Current foundational work is much broader, not concentrating on specific algorithms for specific applications, yet building on what we have learned from the early algorithm development efforts. The current effort is referred to as the compositional approach to vision. Compositionality refers to the hierarchical structure of conceptual units by which entities at one level are grouped into larger structures at higher levels.
We propose to develop a general framework for machine vision based upon the idea of composition. In this framework, more-or-less local entities are recursively composed, subject to syntactic restrictions, to form objects and object groupings. The restricted composition rules amount to an explicit formulation of contextual constraints.
One approach to evaluating groupings is with description length, wherein both the raw data (e.g. the pixels) and the part-whole relationships (the hierarchy) are described in a binary code. Through entropy, information theory relates description length to probability, whereby higher probabilities are assigned shorter codes. Therefore, minimum description length (MDL) recognition is Bayesian inference under a prior distribution that favors succinct descriptions. Oftentimes the MDL formulation offers a compelling evaluation of groupings that is much less evident in the more traditional probabilistic/Bayesian viewpoint.

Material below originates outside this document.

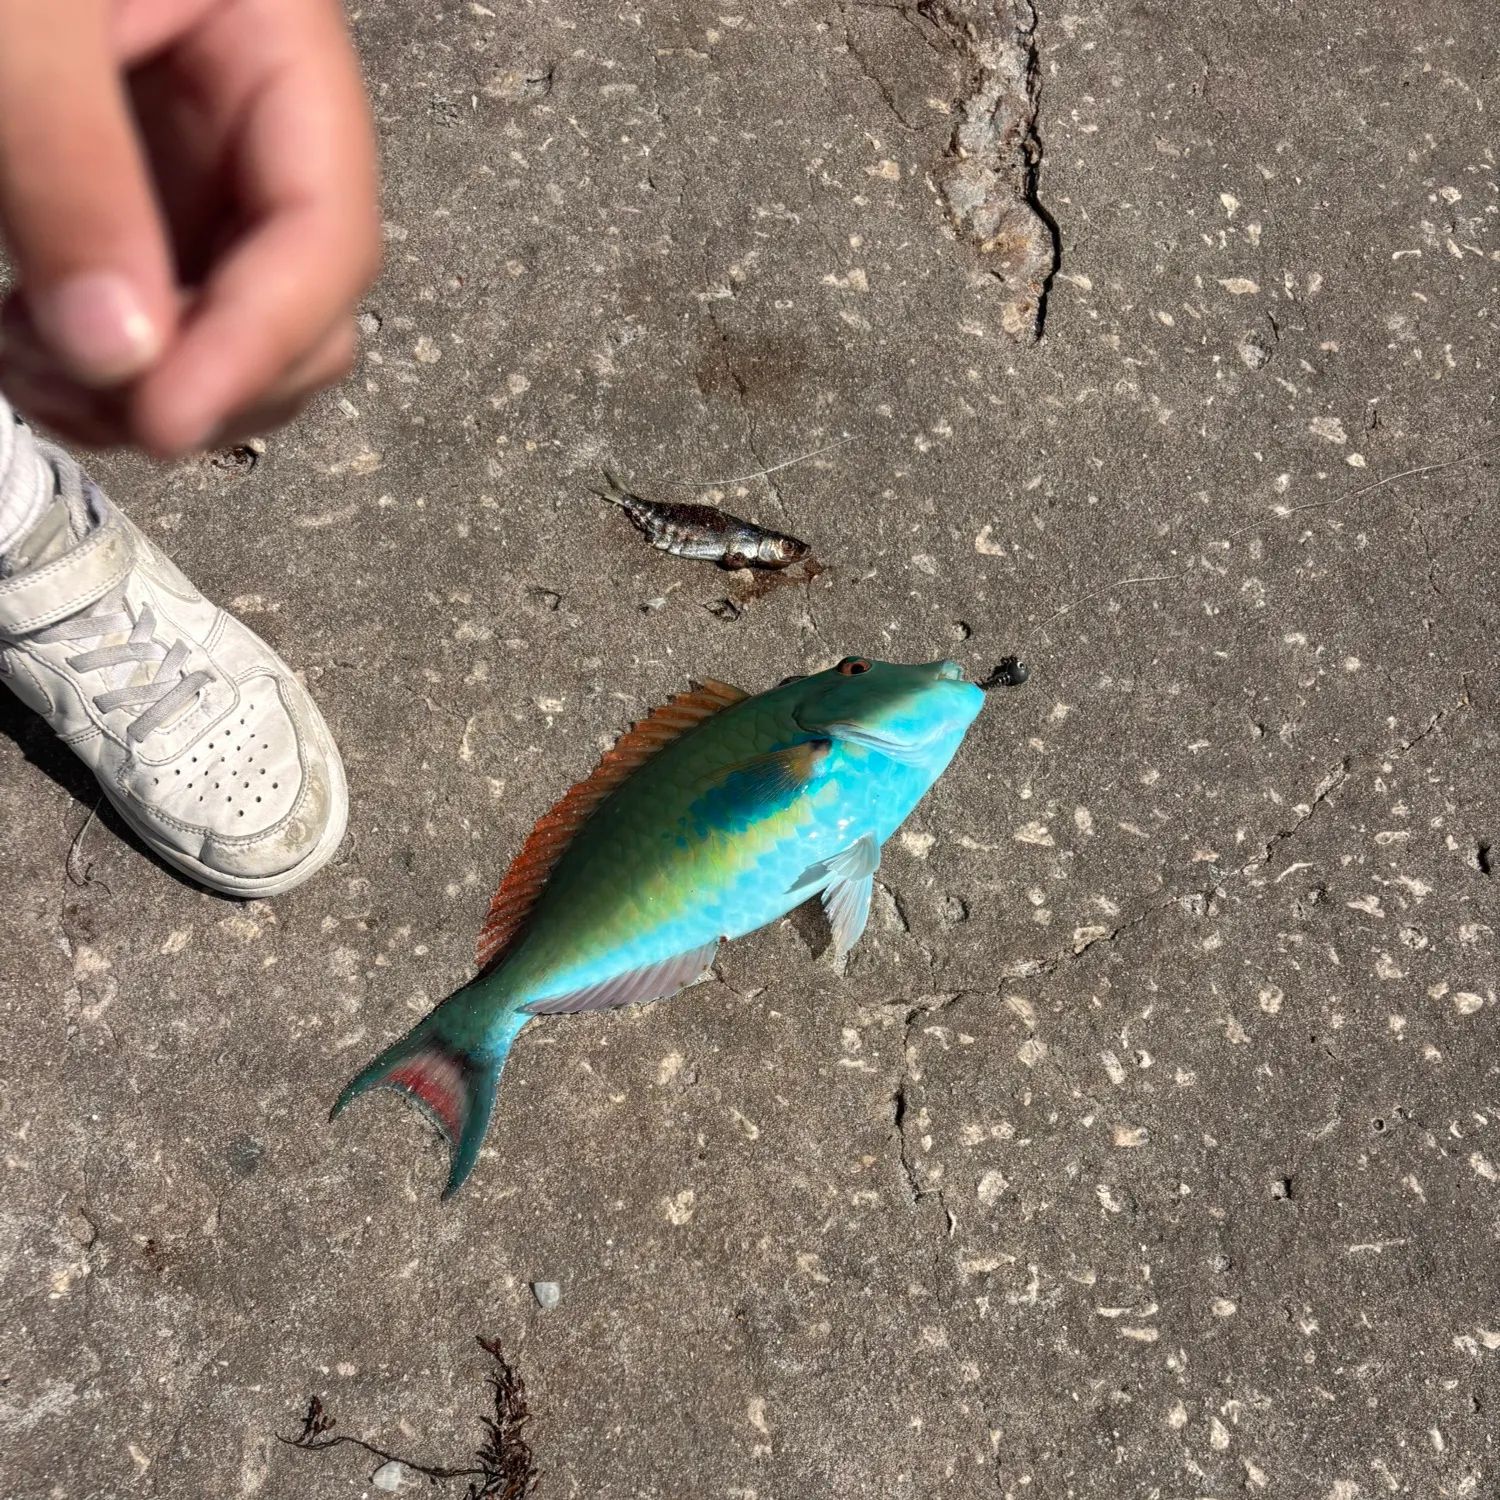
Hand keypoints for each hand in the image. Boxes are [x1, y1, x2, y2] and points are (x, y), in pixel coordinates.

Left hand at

The actual recognition engine generates multiple compositional structures, corresponding to multiple scene interpretations, which are later resolved by appealing to the minimum-description-length (maximum aposteriori probability) principle. The essence of the approach is that ambiguities are propagated "upwards" while the detection of higher order structures is propagated "downwards" until a best interpretation emerges. For instance, in object recognition the correct grouping of pixels into an object may be hard to identify bottom-up. But once a suitable object model is found, it strongly supports all the lower level groupings of edges, curves, etc. needed to delineate its shape. Run to its conclusion, the output is a hierarchical interpretation of all of the pixels and pixel groupings in a scene.
Composition rules can be formulated at multiple scales, and this leads
to compositional descriptions at multiple resolutions. Coarse descriptions
are computationally easier, since they require fewer groupings. Finer
descriptions are more accurate and actually require shorter descriptions,
since the raw data is better accommodated. Recognition is then a
process of building an ever more detailed compositional description, and
can be stopped and queried at any stage during the construction.